Theoretically, fan voting has always been a logical way to determine that the NBA All-Star Game would feature the players that fans most want to see, and the league transitioned to a fan-voting selection format for choosing the game’s starting lineups in 1975. However, this system has several flaws that reached their peak in exemplification in the 1980s and 1990s, inasmuch as it inherently rewarded players who played for popular franchises. This is because the only way for fans to vote for All-Stars during these eras was to physically attend games and submit ballots. Consequently it meant teams with higher overall attendance levels, to say nothing of teams with nationwide fanbases, could maximize the number of opportunities available for hometown fans to inflate vote counts in the favor of local players.

The system resulted in some absurd starting-lineup selections. In 1990, Los Angeles Lakers fans stuffed the ballot box for A.C. Green, granting both he and James Worthy starting forward honors ahead of perennial most-valuable-player candidate Karl Malone of the Utah Jazz. Green also accumulated more than twice as many votes as future Dream Team member Chris Mullins of the Golden State Warriors, and 27-point-per-game scorer and 1987 All-Star Game MVP Tom Chambers of the Phoenix Suns.

The broken nature of the fan-voting process is further exemplified by the 1994 selection of B.J. Armstrong of the Chicago Bulls to the game’s starting lineup. Riding the wave of popularity achieved by the Bulls during their dynastic run, Armstrong acquired the third highest number of total votes among all All-Star starters that season. In the process, he accumulated more votes than his teammate Scottie Pippen, a frequent All-Star and a league MVP candidate that season, who also won the MVP award at that year’s All-Star Game.

Should Armstrong have been starting that game with season averages of 14 points and four assists per game? No chance. However, bandwagon Bulls fans were ubiquitous at that point. Will Armstrong forever get to claim that he was an NBA All-Star starter? Undoubtedly so. Yet, 26 years removed from that event, analysts rarely take the time to sort through the debris and uncover the preposterous nature of it all. Instead, for purposes of establishing player hierarchies, B.J. Armstrong and A.C. Green simply wereAll-Stars, while several players from the same era that were universally heralded as superior players who never received such honors. Moreover, the preceding duo was voted in as starters by fans in instances when the league’s coaches—who still select All-Star reserves—would’ve been unlikely to punch those players’ tickets to the game otherwise.

Since the procedures, ratios and considerations for selecting All-Stars have shifted over time, we should reconsider the practice of spouting off “All-Star” as an accolade that means anything other than the fact that fans once wanted to watch those players participate in an exhibition basketball game at one point in their careers.

Perhaps the most important takeaway is that every selection process has its limitations.

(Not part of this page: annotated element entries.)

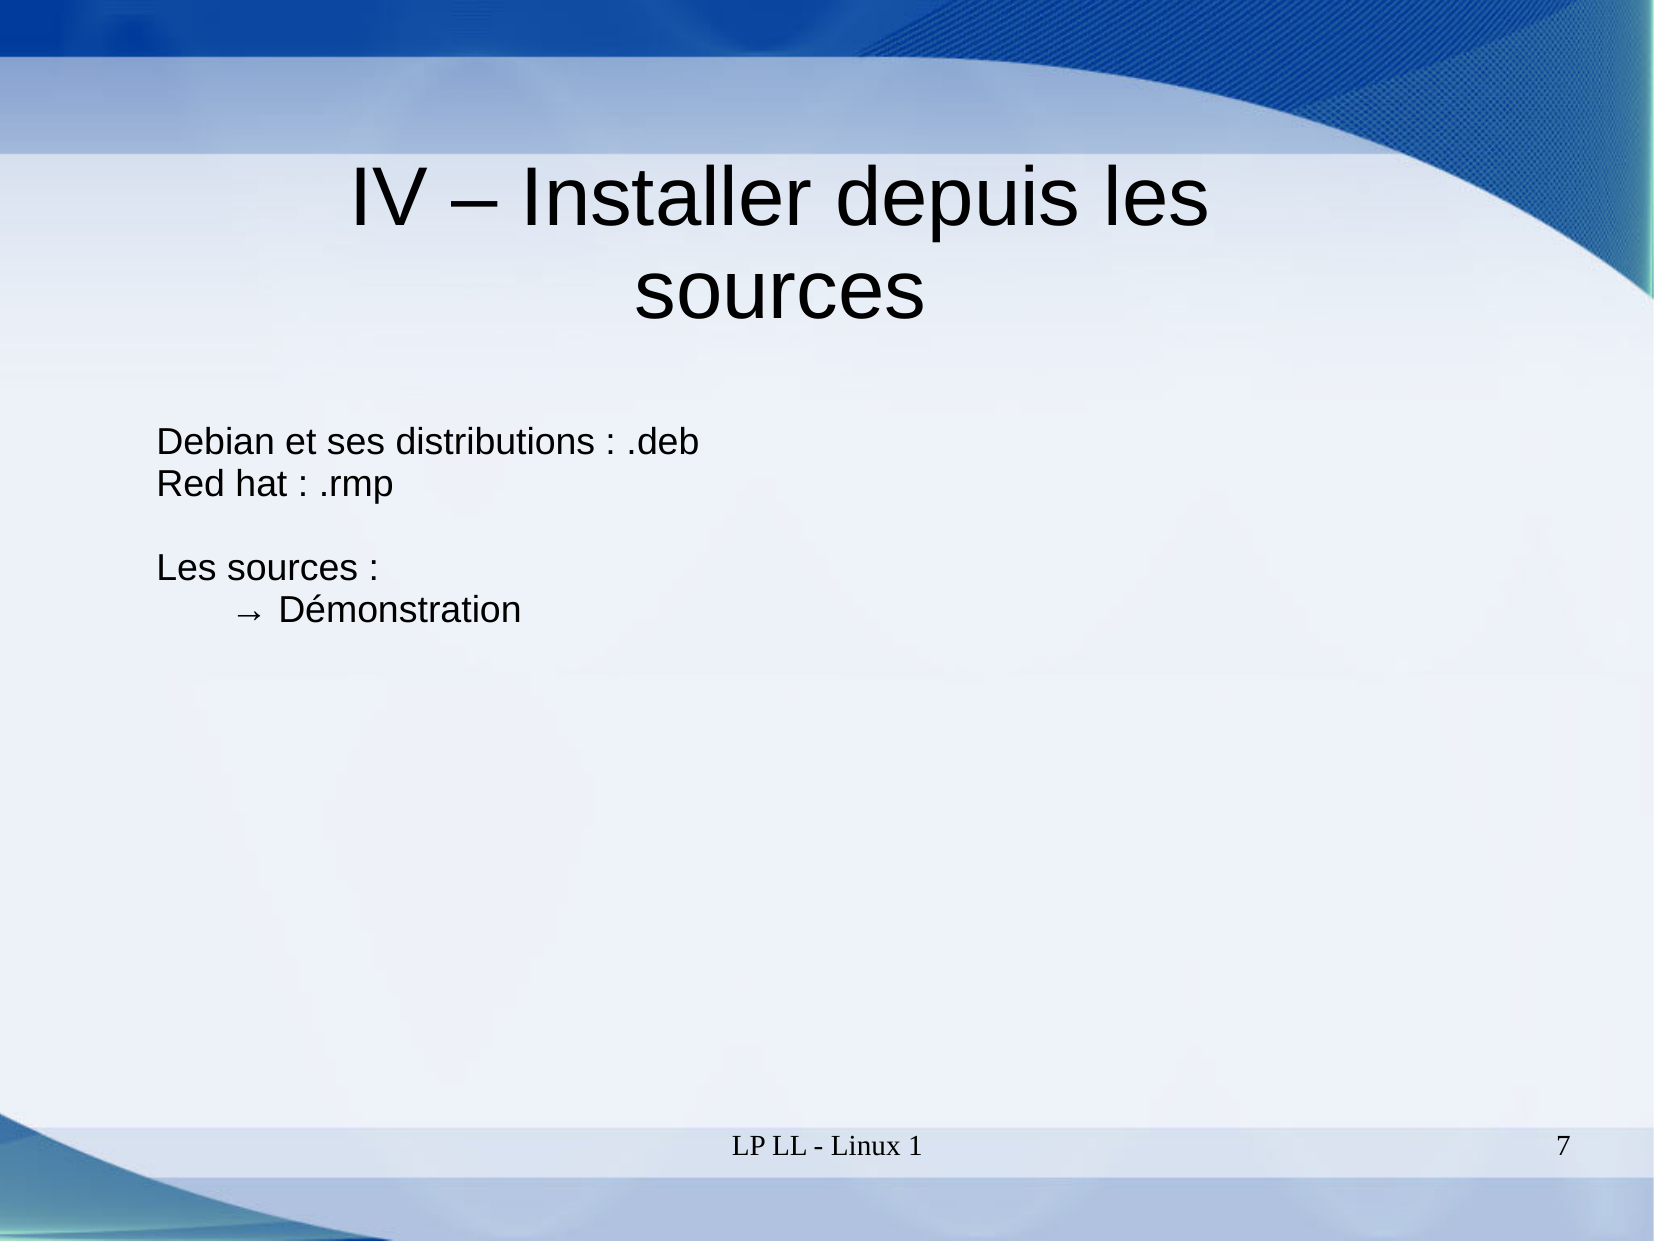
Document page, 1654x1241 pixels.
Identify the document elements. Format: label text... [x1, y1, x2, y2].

text_box IV – Installer depuis les sources [236, 142, 1325, 344]
text_box Debian et ses distributions : .deb Red hat : .rmp Les sources : → Démonstration [141, 413, 1524, 639]
picture [0, 0, 1654, 1241]
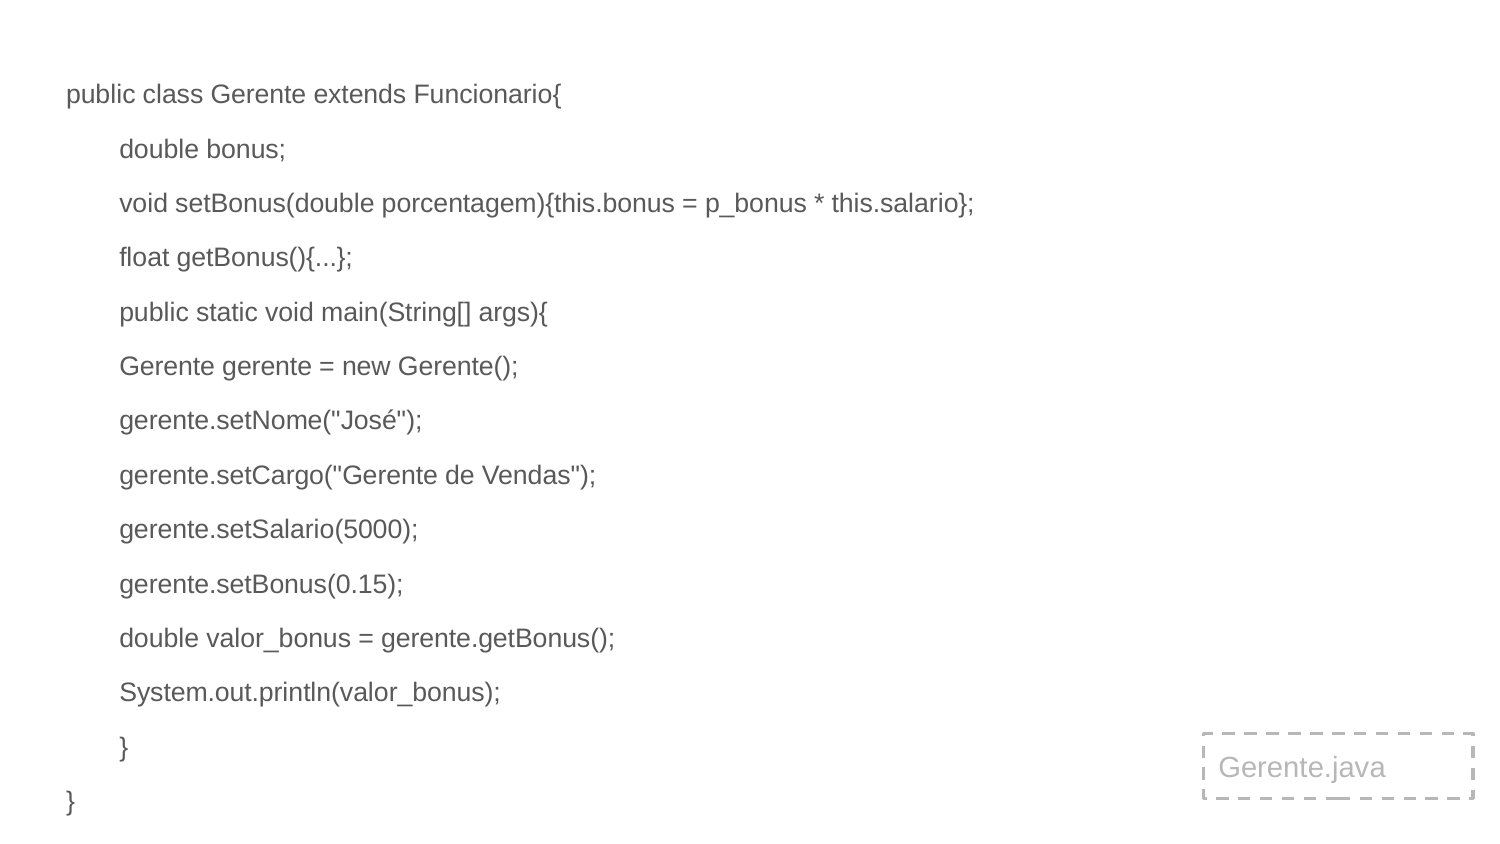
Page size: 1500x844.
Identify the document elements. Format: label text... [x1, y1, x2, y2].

text_box Gerente.java [1203, 733, 1473, 799]
list public class Gerente extends Funcionario{ double bonus; void setBonus(double porcentagem){this.bonus = p_bonus * this.salario}; float getBonus(){...}; public static void main(String[] args){ Gerente gerente = new Gerente(); gerente.setNome("José"); gerente.setCargo("Gerente de Vendas"); gerente.setSalario(5000); gerente.setBonus(0.15); double valor_bonus = gerente.getBonus(); System.out.println(valor_bonus); } } [51, 57, 1449, 832]
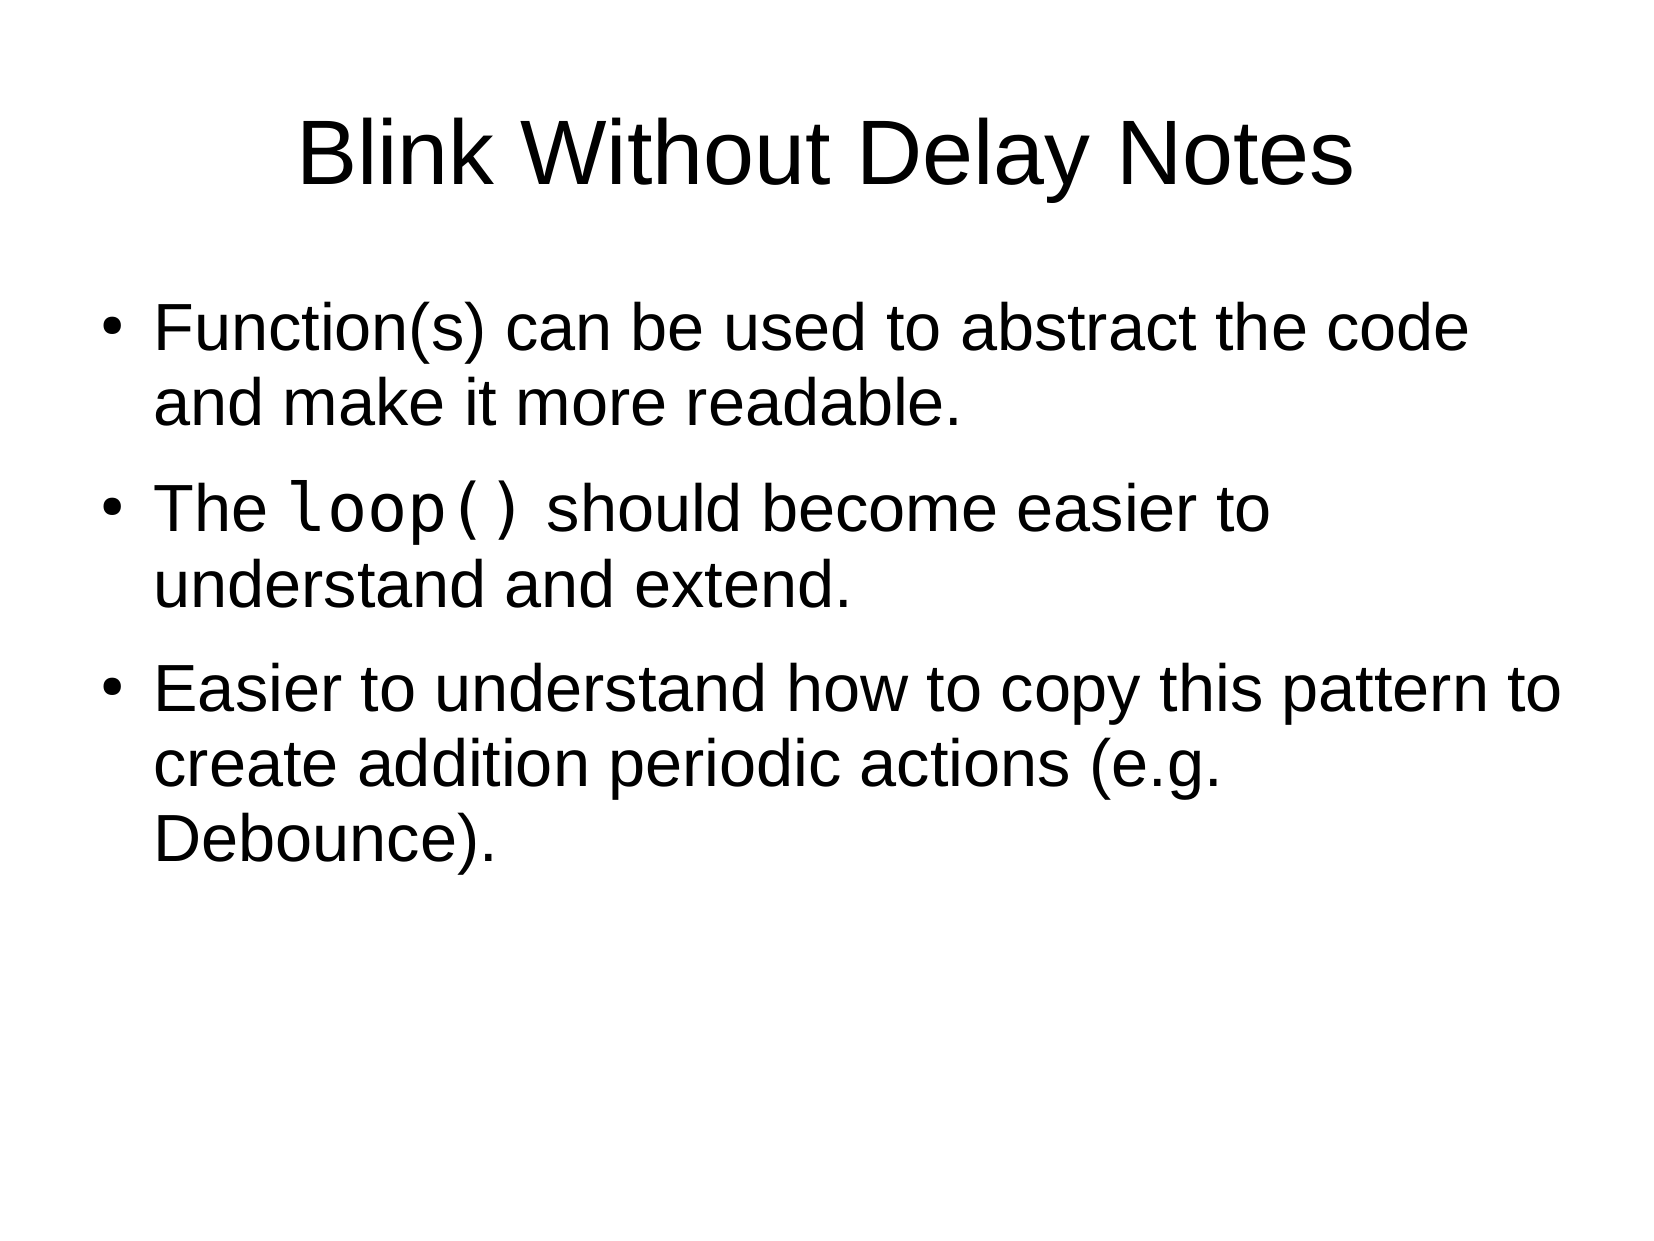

Sometimes those limitations are inherent in the biases of the individuals making the selections, while other times those limitations are stored within the selection process itself. And, in some cases, those limitations conspire to make B.J. Armstrong an All-Star starter in the same world where Zach LaVine can score 25 points per game and still only get into the arena during All-Star weekend by promising to entertain us with dunks.